When did I become a leader?

“When did I become a leader?”

I had that question asked to me via text message last night by a teenage friend of mine. I had mentioned to her about how a little prayer ministry she was championing didn’t have anybody except little old me show up this past week while she had been away. “But I don’t want people doing something just because I want them to do it,” she said. “I want them to want to do it themselves!”

How common is that desire in the heart of so many people. We find something we are passionate about, we bring in some others and they seem to love it too, but the moment we take a break or miss a meeting or ask them to step up for themselves, no one shows up. And immediately, at least for me and (I think) my friend here, we get kicked into this “well maybe it’s not such a great idea if no one else really wants to do it” mode.

I pulled a thought from Andy Stanley’s book, Visioneering, out for my friend last night. Leaders see what should be, and what could be, and they go after it. They see things well before others do, whether it’s a need that they can meet, a problem that they might be able to solve, or just a passion they can set their heart on, and they go after it. They inspire others to come along side of them, and even if those people don’t totally “get it” right away, they care enough about both the concern and the person whom is concerned about it to make it important to them, too.

So what do we do when suddenly, one day, nobody shows up? When they forget? When their passion begins to fade? When we suddenly look around and realize we’re the only one doing the work again, and it feels like we’re just dragging others along on our ride, or that perhaps they’re trying to get off? Do we quit? Find something new? Go all introspective and wonder, “was it really meant to be?”

I tried to share with my friend that just because others forget, doesn’t mean it’s not important to them. Yes, they may have some growing to do to make this a priority in their life, but that doesn’t mean they don’t want it to be a priority. And that’s when I told her those words… “you’re that leader.” Essentially, you started this, like it or not. You initiated it. You’re driving the ship. Others want to be on that ship, and they may specifically look to you in the upcoming weeks to see how you’ll handle a week off, and a week with a bit of a let down, now that it’s past. Will you let go, and demonstate to those around you that this really wasn’t as imnportant (not just to you) as you made it out to be? Or will you press in, invite them back, and act like what you are doing is important enough to do, regardless of whether or not it’s a priority to anyone else.

BECAUSE IT IS.

You’ve seen what could be. You’ve seen what should be. What needs to be. And you’ve gotten a hint of how to make it be. Whether that means praying before a service for freedom to express yourselves in worship, holding hands to gain courage to lift your hands while singing, or walking up to an “old person” and asking them why they frown and stick their hands in their pockets when they’re singing “joyful joyful we adore thee,” you’ve found something that you feel needs to be changed. And there are others there behind you, both itching to see what you care about succeed, and at the same time a little apprehensive to jump in with both feet because they too, are afraid of being let down again.

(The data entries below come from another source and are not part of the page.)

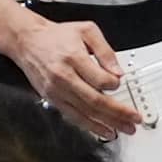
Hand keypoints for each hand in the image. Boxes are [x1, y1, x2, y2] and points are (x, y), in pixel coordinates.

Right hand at [2, 15, 143, 137]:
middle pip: (95, 101)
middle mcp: (64, 77)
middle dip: (118, 113)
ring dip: (107, 123)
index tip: (120, 82)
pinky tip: (103, 130)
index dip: (115, 84)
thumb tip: (118, 72)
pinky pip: (73, 116)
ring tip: (124, 129)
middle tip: (134, 119)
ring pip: (86, 112)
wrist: (27, 41)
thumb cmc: (56, 36)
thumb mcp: (86, 31)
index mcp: (73, 58)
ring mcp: (57, 91)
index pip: (100, 79)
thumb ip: (105, 50)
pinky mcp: (52, 99)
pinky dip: (90, 126)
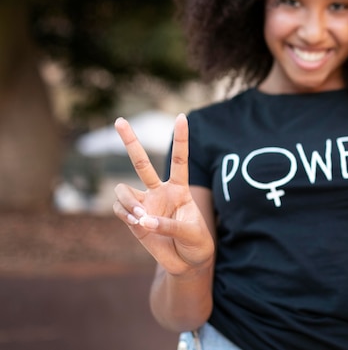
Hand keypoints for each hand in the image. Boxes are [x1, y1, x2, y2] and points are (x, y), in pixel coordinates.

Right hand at [112, 114, 213, 275]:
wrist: (188, 263)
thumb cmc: (196, 243)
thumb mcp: (191, 233)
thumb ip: (168, 225)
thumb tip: (143, 220)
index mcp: (180, 189)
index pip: (180, 159)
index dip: (181, 138)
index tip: (182, 117)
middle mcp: (160, 192)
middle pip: (141, 163)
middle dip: (130, 142)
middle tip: (120, 120)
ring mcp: (144, 204)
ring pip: (122, 189)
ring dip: (128, 202)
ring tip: (142, 217)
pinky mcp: (133, 219)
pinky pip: (119, 209)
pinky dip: (124, 214)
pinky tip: (137, 222)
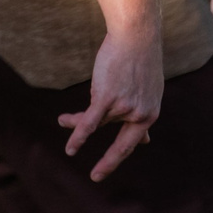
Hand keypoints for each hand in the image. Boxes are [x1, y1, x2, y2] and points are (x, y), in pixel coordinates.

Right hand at [59, 23, 162, 179]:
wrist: (135, 37)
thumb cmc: (139, 61)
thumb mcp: (149, 91)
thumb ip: (143, 114)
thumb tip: (146, 140)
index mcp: (150, 113)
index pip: (133, 141)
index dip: (120, 154)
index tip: (108, 165)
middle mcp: (139, 113)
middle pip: (117, 141)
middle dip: (108, 163)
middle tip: (96, 176)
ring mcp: (123, 107)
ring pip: (96, 123)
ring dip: (75, 121)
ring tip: (62, 121)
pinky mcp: (106, 98)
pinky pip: (89, 123)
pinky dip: (78, 136)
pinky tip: (70, 148)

When did you become a leader?

When you discovered what should be, thought about how it could be, and invited others to join you to make it be. In other words… When you started leading.

I loved hearing that question last night, and even more now that I think about it. So many “leaders” get there because that’s what they want to do… “Lead.” They become leaders because they want followers, not because they’ve discerned a passion on their heart and choose to follow it wholeheartedly, regardless of their following. Wholehearted people attract others, because most of us are wandering around with empty hearts, half-filled hearts, or hearts filled with false truths and lies that we’d just love to see replaced with a truth that inspires and motivates.

I’ve found one of the main things that causes me to want to follow someone is just that: their ability to motivate and inspire me. Not with some fancy idea or great sales pitch, but with a life that is 100% authentic and sold out to a cause bigger than themselves. They do what they do because it’s important. To them. To their understanding of life. To their understanding of eternity. What they do now matters for eternity, and they “get that.” Whether people follow them or not, they know what is important, and they go after it, abandoning all else that might hold them back.

So to my good friend who may be a little discouraged or let down that nobody except little old me showed up last week, I hope I can reassure you: What you are doing is important. Others want to do it as well, and you are an inspiration to them to the point that they’ll do it.

Each of them will come around or they won’t, but they’ll have to do it in their own way. You, on the other hand, can only determine the actions of one person… and those decisions you make to stick with it or go find something new to do will greatly affect the influence you have over others… because they (we) are watching you.

You have what it takes. God is jealous for you to the point that He wants your whole heart, and won’t let you live a life where you share it between Him and others. He wants to be your portion, your strength, and the motivation that drives you each day.